Berdasarkan hasil mereka juga, penggunaan kortikosteroid sebagai


terapi tambahan pada CAP parah dikategorikan sebagai rekomendasi
yang lemah (dua studi) dan rekomendasi yang kuat (dua studi) dengan
bukti berkualitas rendah atau sedang dan sesuai dengan GRADE.
sistem, studi yang tersedia tidak mendukung rekomendasi
kortikosteroid sebagai standar perawatan untuk pasien dengan CAP
berat.3 Namun ada korelasi positif antara lama rawat inap dan CRP
pada saat masuk di deksametason ajuvan dan kelompok antibiotik saja
dengan Nilai R masing-masing = 0,0261 dan 0,3541. Ada juga ada
korelasi positif antara lama rawat inap dan PSI saat masuk di
deksametason ajuvan dan kelompok antibiotik saja dengan nilai R
masing-masing = 0,3555 dan 0,1196 dan juga rata-rata lama rawat inap
pada mereka yang dirawat dengan PSI tinggi (PSI 4- 5) dan CRP tinggi
adalah 8,0 hari pada kelompok antibiotik saja dibandingkan dengan 7,0
hari pada kelompok adjuvant deksametason (Tabel 1, 2).

Jelas terbukti dari penelitian ini bahwa menggunakan deksametason


adjuvant mengurangi lamanya tinggal di rumah sakit pada mereka yang
mengaku dengan PSI lebih tinggi serta CRP lebih tinggi dibandingkan
dengan kelompok antibiotik saja. Yang mirip dengan hasil meta-analisis
yang dilakukan dengan memasukkan semua uji coba terkontrol secara
acak (RCT) yang menggunakan kortikosteroid sebagai terapi tambahan,
untuk memeriksa manfaat dan risiko kortikosteroid dalam pengobatan
CAP, di mana mereka ditemukan dalam analisis subkelompok. oleh
keparahan, manfaat kelangsungan hidup di antara pasien CAP parah
(Peto OR 0,26, 95% CI 0,11-0,64; P = 0,003) .8 Jadi penggunaan
deksametason ajuvan pada mereka yang memiliki PSI tinggi dan CRP
tinggi dapat dipertimbangkan.

CRP rata-rata pada hari 1, 3 dan 5 adalah 7,734 (SEM 0,664), 3,974
(SEM 0,412) dan 1,440 (SEM 0,133) masing-masing.
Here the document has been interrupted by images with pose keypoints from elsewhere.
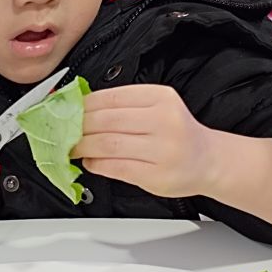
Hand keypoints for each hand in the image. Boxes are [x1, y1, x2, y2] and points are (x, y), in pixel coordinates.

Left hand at [72, 85, 218, 198]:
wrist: (207, 160)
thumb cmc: (176, 133)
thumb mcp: (156, 108)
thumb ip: (123, 107)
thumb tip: (78, 109)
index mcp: (161, 98)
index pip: (110, 97)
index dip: (82, 105)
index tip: (67, 111)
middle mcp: (164, 120)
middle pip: (107, 120)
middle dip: (79, 127)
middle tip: (64, 132)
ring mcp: (163, 149)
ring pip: (108, 144)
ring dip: (83, 146)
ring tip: (73, 147)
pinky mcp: (157, 175)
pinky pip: (116, 167)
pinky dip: (97, 164)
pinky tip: (91, 161)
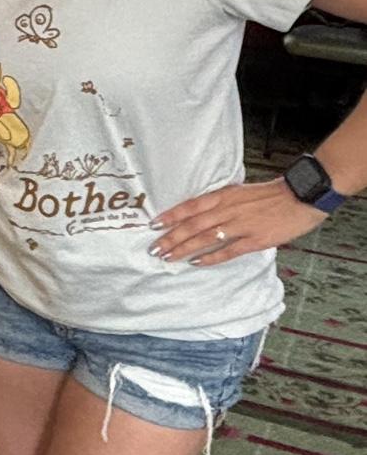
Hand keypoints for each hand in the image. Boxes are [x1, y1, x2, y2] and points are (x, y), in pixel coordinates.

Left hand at [150, 177, 326, 265]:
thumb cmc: (270, 194)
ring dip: (184, 248)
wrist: (301, 197)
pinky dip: (210, 257)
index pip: (191, 206)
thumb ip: (220, 202)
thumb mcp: (240, 191)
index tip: (153, 225)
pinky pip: (228, 251)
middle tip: (154, 248)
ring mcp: (241, 225)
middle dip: (171, 237)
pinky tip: (196, 263)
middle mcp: (228, 209)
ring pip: (205, 238)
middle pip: (193, 224)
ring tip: (168, 257)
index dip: (171, 216)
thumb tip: (199, 212)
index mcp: (224, 196)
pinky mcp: (255, 240)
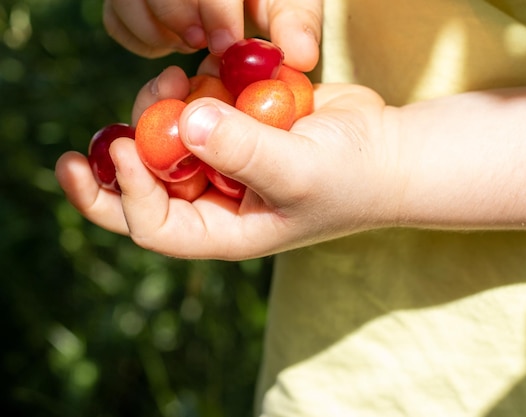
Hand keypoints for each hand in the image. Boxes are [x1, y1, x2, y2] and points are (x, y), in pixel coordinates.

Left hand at [55, 66, 400, 259]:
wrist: (386, 149)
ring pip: (165, 138)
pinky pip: (197, 106)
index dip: (128, 193)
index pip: (155, 226)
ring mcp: (223, 159)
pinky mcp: (236, 126)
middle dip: (126, 151)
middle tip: (121, 120)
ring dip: (160, 107)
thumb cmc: (352, 177)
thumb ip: (245, 152)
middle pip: (145, 183)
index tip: (127, 147)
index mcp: (224, 230)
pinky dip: (195, 86)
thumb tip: (186, 123)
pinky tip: (205, 69)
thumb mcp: (301, 172)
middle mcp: (215, 199)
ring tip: (177, 77)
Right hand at [103, 0, 321, 70]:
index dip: (212, 10)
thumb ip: (295, 23)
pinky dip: (143, 41)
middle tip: (201, 43)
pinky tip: (174, 41)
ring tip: (193, 39)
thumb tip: (302, 58)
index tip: (225, 45)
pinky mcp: (124, 1)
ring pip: (127, 2)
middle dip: (178, 17)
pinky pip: (116, 24)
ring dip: (159, 32)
Ada hubungan
decremental yang pasti antara CRP dan resolusi CAP. Jadi CRP dapat
digunakan sebagai alat untuk memantau resolusi pneumonia.7,9

Keterbatasan penelitian ini adalah bahwa ukuran sampel penelitian ini


kecil dan sensitivitas dan spesifisitas indeks keparahan pneumonia (PSI)
belum diteliti pada anak-anak.

KESIMPULAN

Tidak ada perbedaan yang signifikan dalam lamanya perawatan di


rumah sakit pada pasien CAP yang diobati dengan deksametason
ajuvan dengan antibiotik dan antibiotik saja. Namun jelas dari
penelitian ini bahwa menggunakan deksametason adjuvant mengurangi
lama rawat inap pada mereka yang mengaku dengan PSI lebih tinggi
serta CRP lebih tinggi dibandingkan dengan kelompok antibiotik saja.

Juga terbukti dari penelitian ini bahwa CRP mungkin berharga untuk
menilai tingkat keparahan penyakit, dan dapat dianggap sebagai
pelengkap untuk penilaian PSI. Terlebih lagi ada hubungan decremental
yang pasti antara CRP dan resolusi CAP. Jadi penggunaan deksametason
ajuvan pada mereka yang mengalami PSI tinggi dan CRP tinggi dapat
dipertimbangkan. Karena ukuran sampel penelitian ini kecil, evaluasi
lebih lanjut diperlukan.
UCAPAN TERIMA KASIH

Penulis ingin mengucapkan terima kasih kepada Departemen Pediatri


serta komite etika, Patna Medical College dan Rumah Sakit karena
mengizinkan mereka untuk melakukan penelitian ini.